Jan 8th 2009, 08:19 AM
You can calculate that value using the following;
y = log7(12)
7^y = 12
y*ln(7) = ln(12)
y = ln(12)/ln(7)
Therefore, log7(12) = ln(12)/ln(7)
This is also known more generally as the 'Change of base formula'.
logA(B) = ln(B)/ln(A)
EDIT: I apologize, I misread the picture you linked - feel free to ignore me.
Jan 8th 2009, 09:10 AM
I don't think you misread my post Revenantus.
And I do understand what you're saying Grandad.
The method you laid out Revantus is the one that I would do myself.
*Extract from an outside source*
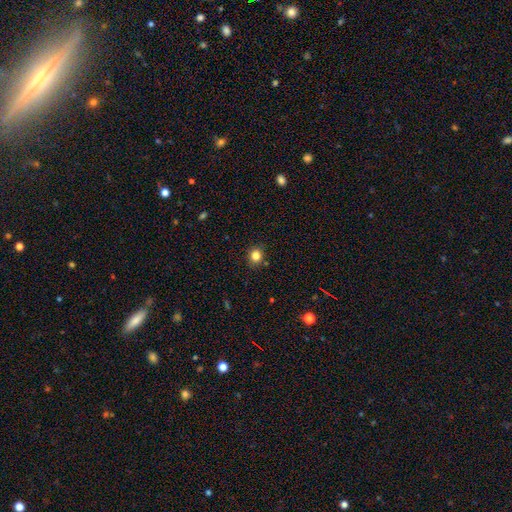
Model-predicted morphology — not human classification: smooth 82%, star or artifact 12%, featured or disk 5%. Down the decision tree: how rounded — round (79%); merging — none (88%).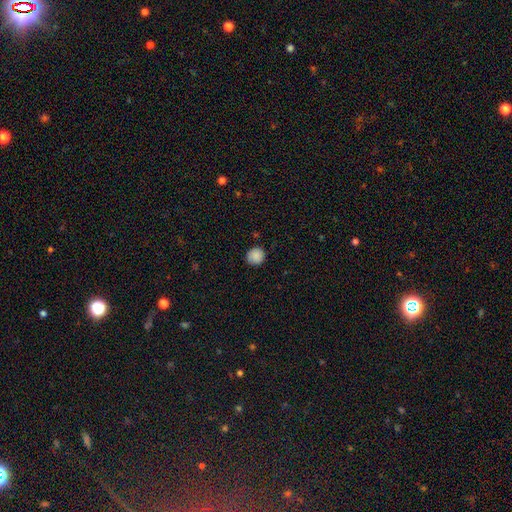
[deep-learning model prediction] Smooth or featured? smooth (88%)
How rounded? round (90%)
Merging? none (87%)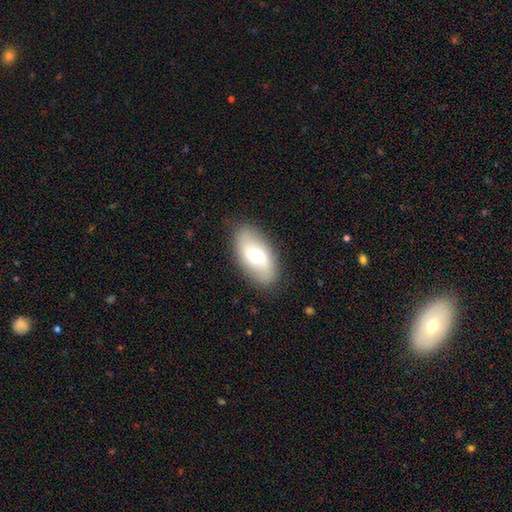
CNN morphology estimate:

I am just wondering whether that is correct.
It is basically saying 7^ log7(12).
First I must figure out log 7(12), and then all I do is work that out as an exponenet for 7. Log 7(12) is what I am having trouble with. I am aware of how to use the scientific calculator to figure the answer out, but none of the examples I am given seem to come out in a decimal like that, so I am just wondering if that is indeed how I am supposed to solve the problem
Jan 8th 2009, 09:21 AM
Instead of just the mathematical notation, let's think through what each part means.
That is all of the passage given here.